Here's a practical use case — running a Discord music bot 24/7 on a $6 Vultr instance. Discord bots are perfect for containerization because they need to run continuously with specific dependencies.

# Create project directory mkdir discord-bot && cd discord-bot # Create a simple bot with Python cat > bot.py << 'EOF' import os import discord from decouple import config intents = discord.Intents.default() client = discord.Client(intents=intents) @client.event async def on_ready(): print(f'Bot is online as {client.user}') client.run(config('DISCORD_TOKEN')) EOF # Dockerfile for the bot cat > Dockerfile << 'EOF' FROM python:3.11-slim WORKDIR /app COPY requirements.txt . RUN pip install -r requirements.txt COPY . . CMD ["python", "bot.py"] EOF # Build and run docker build -t discord-bot . docker run -d --name discord-bot \ --restart unless-stopped \ -e DISCORD_TOKEN=your_token_here \ discord-bot

This setup keeps the bot running 24/7, automatically restarts it on failure, and isolates it from your system. You can manage it with simple commands like docker logs discord-bot and docker restart discord-bot.

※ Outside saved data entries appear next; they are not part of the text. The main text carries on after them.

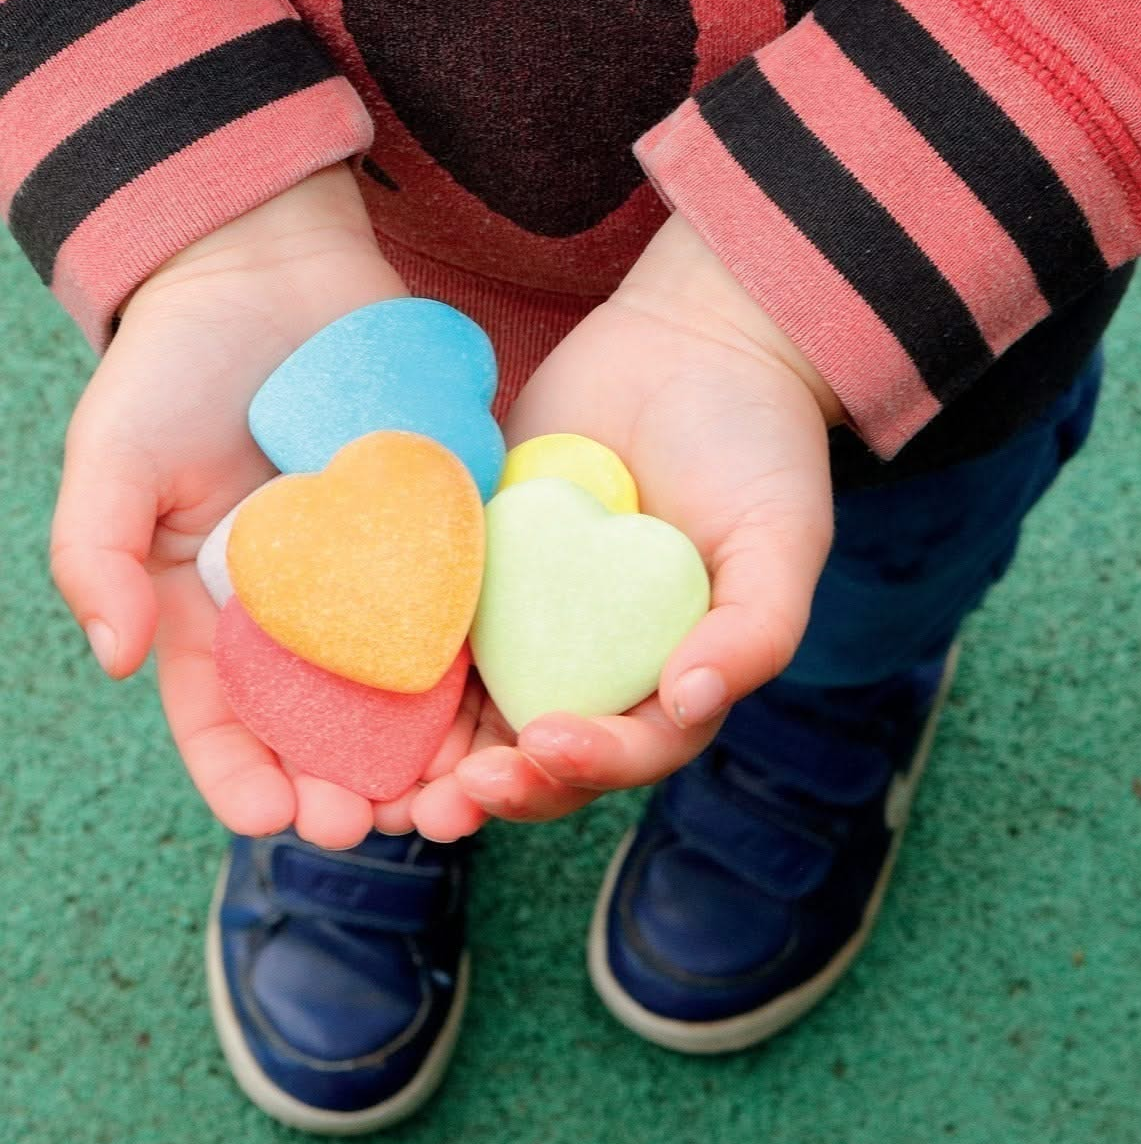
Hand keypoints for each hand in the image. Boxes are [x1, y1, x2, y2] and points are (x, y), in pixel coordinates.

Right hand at [47, 164, 442, 848]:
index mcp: (209, 614)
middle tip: (375, 825)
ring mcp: (375, 576)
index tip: (277, 817)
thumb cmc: (178, 363)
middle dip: (346, 785)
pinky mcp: (440, 531)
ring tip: (451, 794)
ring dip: (426, 750)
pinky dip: (482, 664)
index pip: (223, 722)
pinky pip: (466, 607)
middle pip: (324, 725)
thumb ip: (94, 553)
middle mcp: (299, 612)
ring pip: (404, 687)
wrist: (276, 273)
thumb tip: (110, 656)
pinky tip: (505, 704)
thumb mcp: (112, 454)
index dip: (244, 778)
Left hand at [429, 212, 837, 828]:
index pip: (632, 747)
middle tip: (443, 802)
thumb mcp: (782, 537)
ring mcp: (535, 615)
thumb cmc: (757, 444)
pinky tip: (356, 686)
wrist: (694, 340)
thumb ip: (755, 629)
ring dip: (433, 758)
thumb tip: (689, 703)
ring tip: (388, 786)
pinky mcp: (482, 564)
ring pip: (477, 707)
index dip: (589, 765)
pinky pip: (435, 621)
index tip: (543, 743)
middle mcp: (599, 660)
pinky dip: (400, 661)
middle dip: (495, 787)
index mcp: (675, 673)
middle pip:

Vultr Docker Performance Tips

To get the most out of Docker on Vultr hardware:

Ready to Containerize Your App?

Deploy your first Docker instance on Vultr with $100 in free credit — no credit card required.

Start with Vultr Free Credit →

Conclusion

Docker on Vultr gives you the flexibility of a managed container platform at a fraction of the cost. With per-second billing, you pay only for what you use — perfect for development and testing. The combination of Vultr's SSD-backed instances with Docker's portability makes it easy to deploy, scale, and migrate applications without vendor lock-in.

Start with a $6/month instance, run your first container today, and scale up as your traffic grows. Get started with Vultr.